» SOURCE DATA:
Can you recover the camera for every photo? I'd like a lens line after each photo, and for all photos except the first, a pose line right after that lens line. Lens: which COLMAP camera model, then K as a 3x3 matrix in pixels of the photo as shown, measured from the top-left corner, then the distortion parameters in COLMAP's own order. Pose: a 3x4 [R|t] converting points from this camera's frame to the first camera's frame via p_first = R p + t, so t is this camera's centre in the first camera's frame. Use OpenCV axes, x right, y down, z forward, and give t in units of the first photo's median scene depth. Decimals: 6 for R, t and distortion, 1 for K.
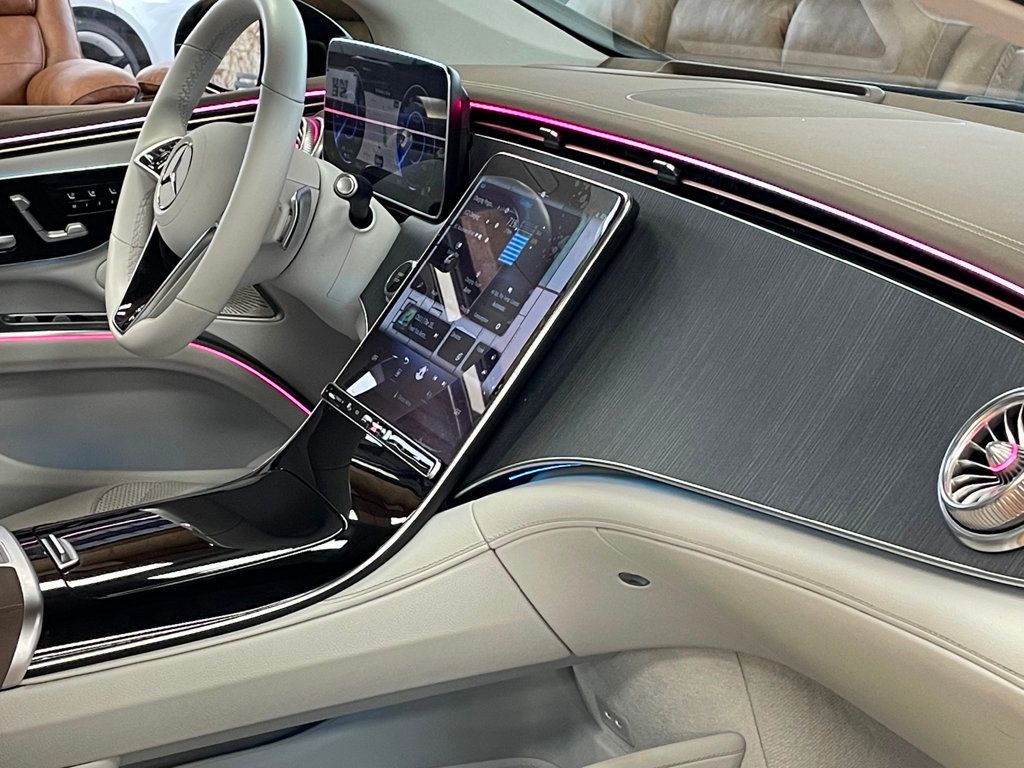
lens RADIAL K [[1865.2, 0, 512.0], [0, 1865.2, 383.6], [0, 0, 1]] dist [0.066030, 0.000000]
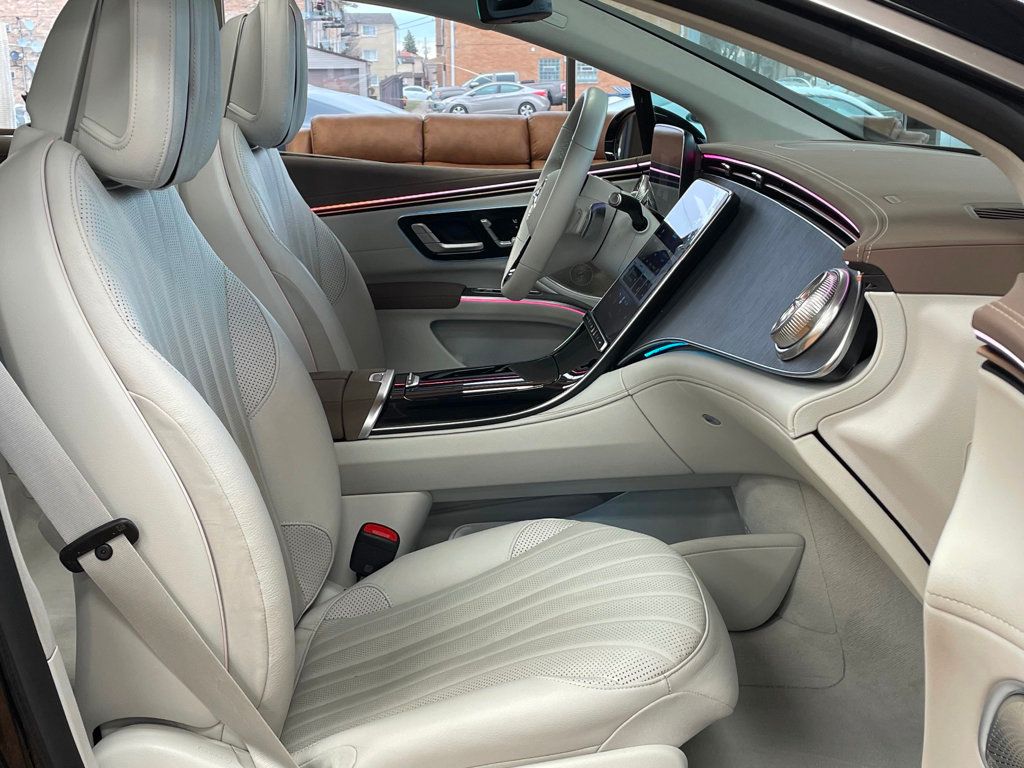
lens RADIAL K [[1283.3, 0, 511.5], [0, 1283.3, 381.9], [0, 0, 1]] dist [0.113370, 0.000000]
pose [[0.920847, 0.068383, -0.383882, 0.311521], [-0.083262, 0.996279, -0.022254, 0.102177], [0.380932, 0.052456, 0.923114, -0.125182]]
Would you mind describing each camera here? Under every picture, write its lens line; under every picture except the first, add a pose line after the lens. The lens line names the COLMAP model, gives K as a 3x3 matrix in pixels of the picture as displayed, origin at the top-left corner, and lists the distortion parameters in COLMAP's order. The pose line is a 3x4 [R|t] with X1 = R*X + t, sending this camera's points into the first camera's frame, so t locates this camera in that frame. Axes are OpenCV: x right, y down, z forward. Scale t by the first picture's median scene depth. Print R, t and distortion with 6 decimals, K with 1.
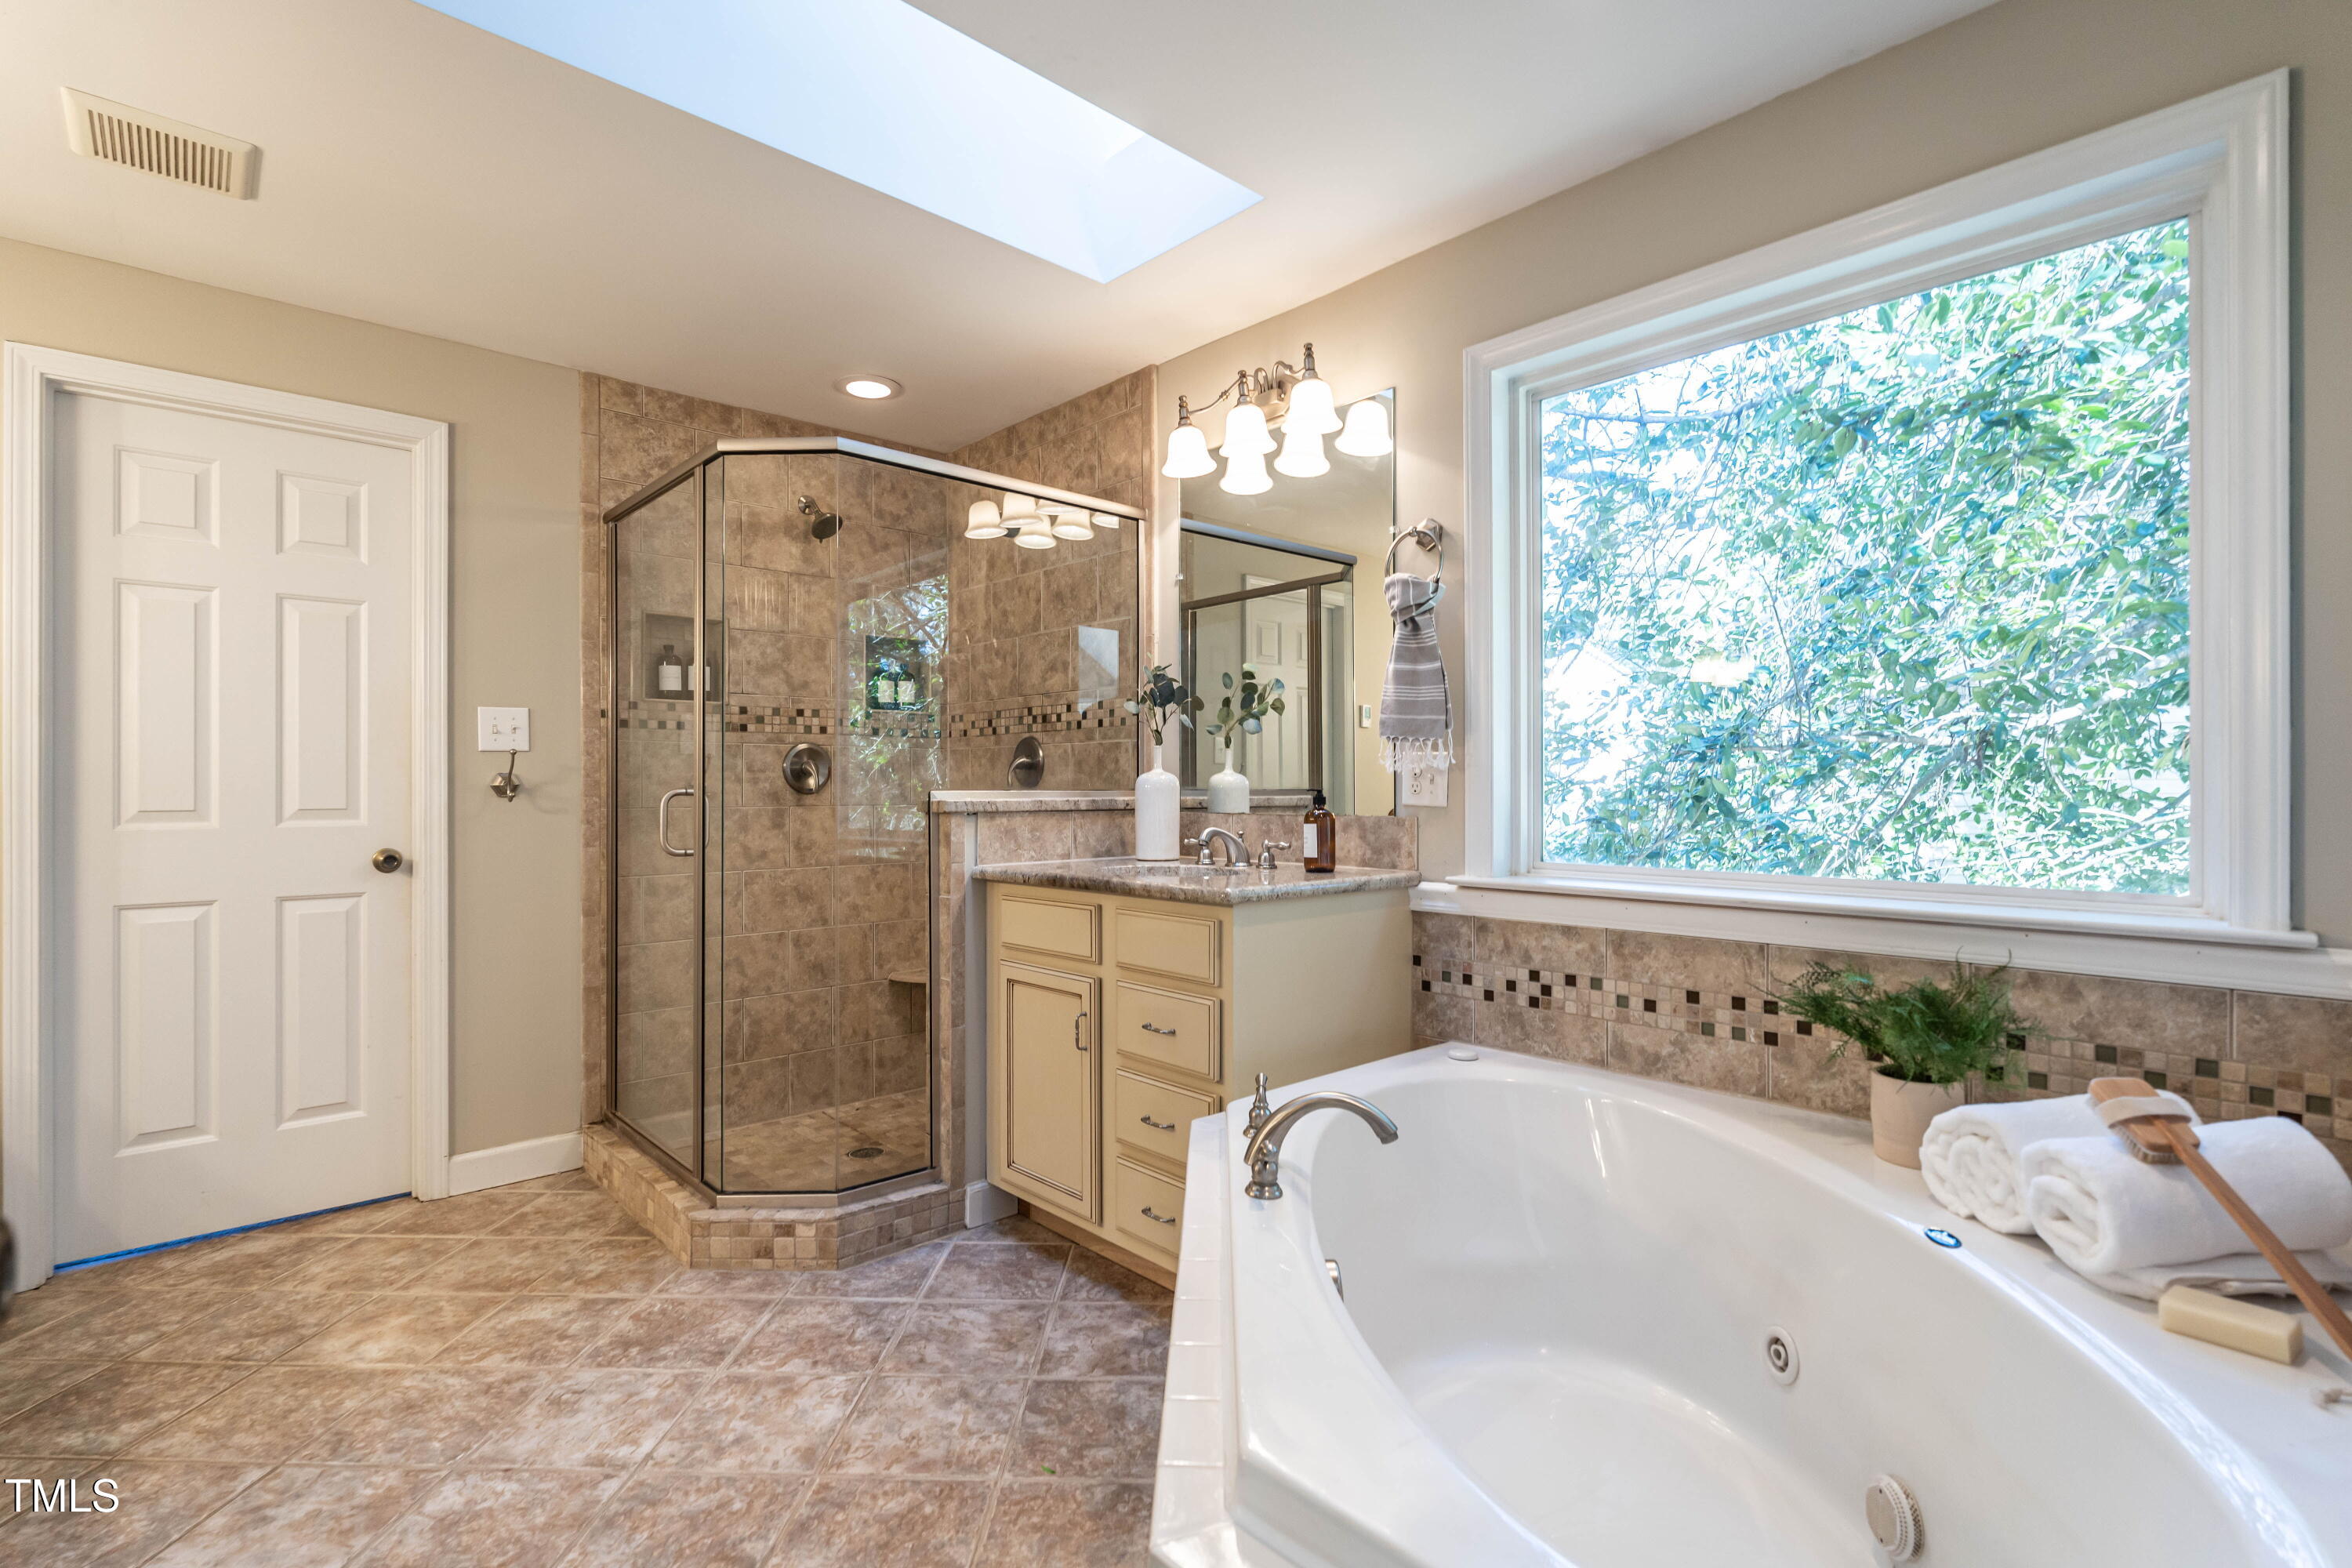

...

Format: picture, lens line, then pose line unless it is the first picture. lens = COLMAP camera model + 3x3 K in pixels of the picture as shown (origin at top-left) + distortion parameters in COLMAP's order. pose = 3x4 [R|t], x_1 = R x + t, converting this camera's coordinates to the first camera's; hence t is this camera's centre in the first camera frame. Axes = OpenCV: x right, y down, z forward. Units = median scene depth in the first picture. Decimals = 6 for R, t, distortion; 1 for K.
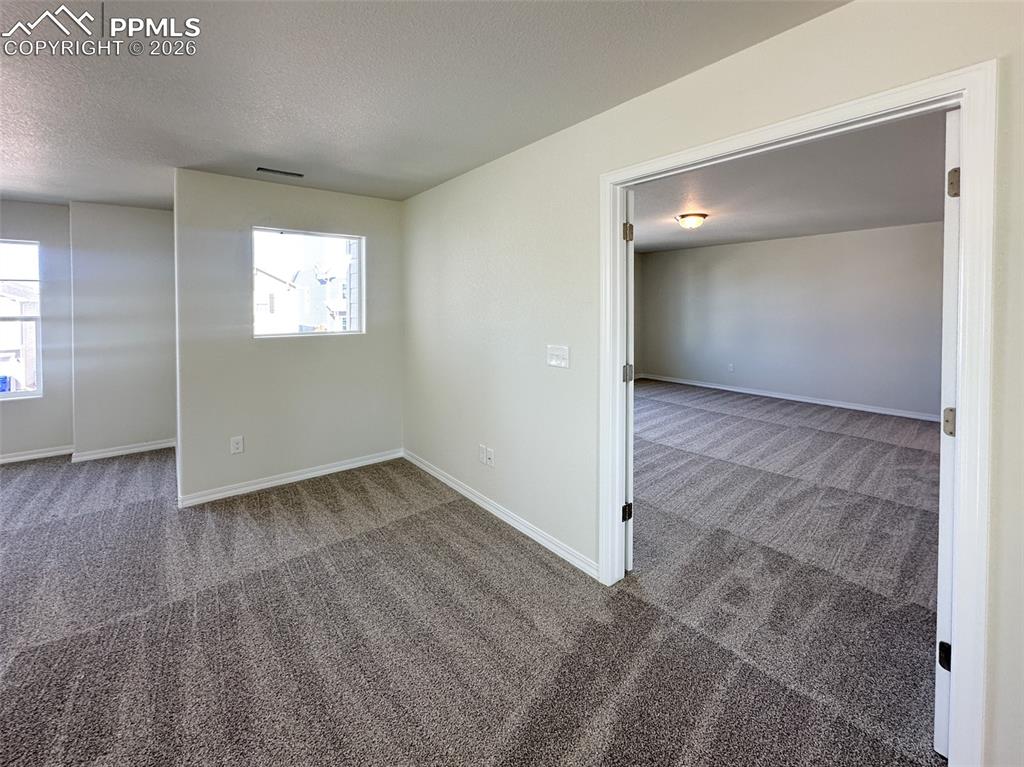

» REQUIRED ACTION: Which lines in the records above contain the string "origin"? Copy each one.

» OUTPUT FOR THIS EXERCISE:
Would you mind describing each camera here? Under every picture, write its lens line; under every picture except the first, add a pose line after the lens. The lens line names the COLMAP model, gives K as a 3x3 matrix in pixels of the picture as displayed, origin at the top-left corner, and lists the distortion parameters in COLMAP's order. The pose line is a 3x4 [R|t] with X1 = R*X + t, sending this camera's points into the first camera's frame, so t locates this camera in that frame. Axes are OpenCV: x right, y down, z forward. Scale t by the first picture's median scene depth. Print R, t and distortion with 6 decimals, K with 1.
Format: picture, lens line, then pose line unless it is the first picture. lens = COLMAP camera model + 3x3 K in pixels of the picture as shown (origin at top-left) + distortion parameters in COLMAP's order. pose = 3x4 [R|t], x_1 = R x + t, converting this camera's coordinates to the first camera's; hence t is this camera's centre in the first camera frame. Axes = OpenCV: x right, y down, z forward. Units = median scene depth in the first picture. Decimals = 6 for R, t, distortion; 1 for K.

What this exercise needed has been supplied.